Professor, Meio do Sistema (“A inveja é assim tão magra e pálida porque morde e não come.”)

Sentado na varanda de casa, aproveitando meu breve recesso, ouço uma reportagem na Rádio CBN sobre a nova lei contra crimes na internet. O entrevistado, indignado, faz uma comparação que me intriga: "Imagine penalizar o fabricante de um carro porque um ladrão o usou para roubar!" Esta metáfora ecoa em minha mente, levando-me a refletir sobre meu próprio "mundinho educacional".

Como um professor pode ser responsabilizado pelo fracasso de alunos descomprometidos? É como se eu fosse obrigado a reescrever a história por não ter conseguido que todos os personagens tivessem um final feliz. Lembro-me do ano passado, quando decidi ser mais rigoroso, deixando vinte por cento dos alunos em recuperação. O resultado? Fui chamado de "burro" e "sadomasoquista" pelos colegas. Ironicamente, nos anos anteriores, quando aprovava todos diretamente, era taxado de "frouxo". Parece que não há como agradar a todos neste jogo educacional.

As palavras de Ventania, de quem sou fã, ecoam em minha mente: "Estou aqui sentado na beira da estrada. Fazendo uma fogueirinha. Enrolando uma palhinha. Escrevendo essas linhas. Vendo o caminhão passar." Sinto-me como ele, observando o mundo passar, enquanto lido com meus dilemas internos.

A recuperação paralela se tornou mais um teatro no grande espetáculo da educação. Como recuperar em três dias o que não se aprendeu em um ano? É um "faz-de-conta" institucionalizado, onde notas são maquiadas e conteúdos são esquecidos. Sou forçado a deixar alguns "gatos pingados" em recuperação para silenciar os colegas invejosos que não suportam me ver em recesso antecipado.

A inveja, como diria Francisco Quevedo, é "tão magra e pálida porque morde e não come." Eles observam meu recesso antecipado com olhos famintos, sem perceber o peso que carrego.
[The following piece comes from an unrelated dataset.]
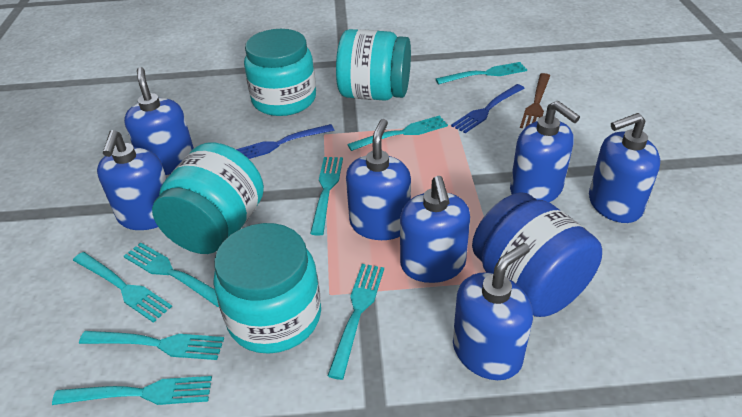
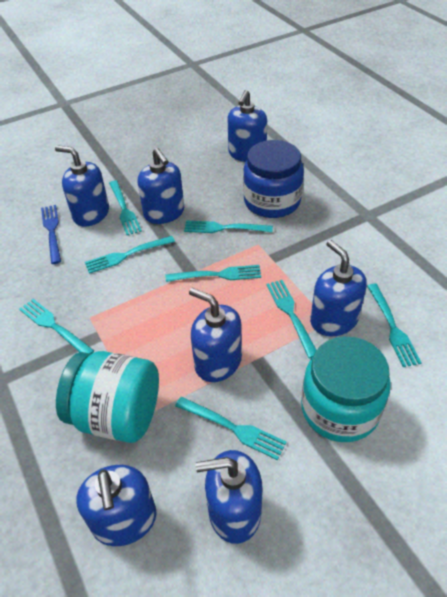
blue fork: 2 -> 1
brown fork: 1 -> 0
turquoise jar: 4 -> 2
Sinto-me o elemento mais ordinário da natureza, forçado a pagar uma dívida que não contraí.

Reflito sobre o sistema que nos aprisiona - alunos, professores e sociedade - em um ciclo vicioso de expectativas irreais e resultados fabricados. Talvez seja hora de repensar não apenas nossas práticas, mas todo o conceito de educação e avaliação.

Como diria Ventania, gostaria que meus "chinelos fossem de pneu", para aguentar a caminhada árdua que se apresenta. Mas, neste ritmo, temo que minha jornada possa ser mais curta do que imaginava.

Enquanto o sol se põe no horizonte, concluo que ser professor é mais do que ensinar conteúdos. É ser resiliente, é questionar, é buscar um equilíbrio impossível entre o ideal e o real. A verdadeira nobreza do magistério reside na capacidade de resistir e persistir, mesmo quando tudo parece conspirar contra.

E assim, entre críticas injustas e dilemas éticos, sigo minha jornada nessa montanha-russa emocional que é a educação. Acredito que ainda podemos fazer a diferença, um aluno de cada vez, mesmo que o sistema pareça trabalhar contra nós. Afinal, é nessa luta diária que encontramos nosso propósito e nossa força como educadores.

Questões Discursivas:

1. O texto apresenta uma crítica contundente ao sistema educacional, expondo as contradições e desafios enfrentados pelos professores no dia a dia. Através da metáfora do "fabricante de carros" e da reflexão sobre a recuperação paralela, o autor questiona a responsabilidade atribuída aos educadores pelo fracasso escolar. De que forma o autor critica a cultura de culpabilização do professor e defende uma visão mais crítica do papel da educação?

2. O autor se compara ao personagem "Ventania" de uma música e utiliza a metáfora dos "chinelos de pneu" para expressar sua resiliência e persistência na profissão docente. Como essas referências contribuem para a construção de uma imagem complexa e multifacetada do professor, que vai além da figura do mero transmissor de conhecimento?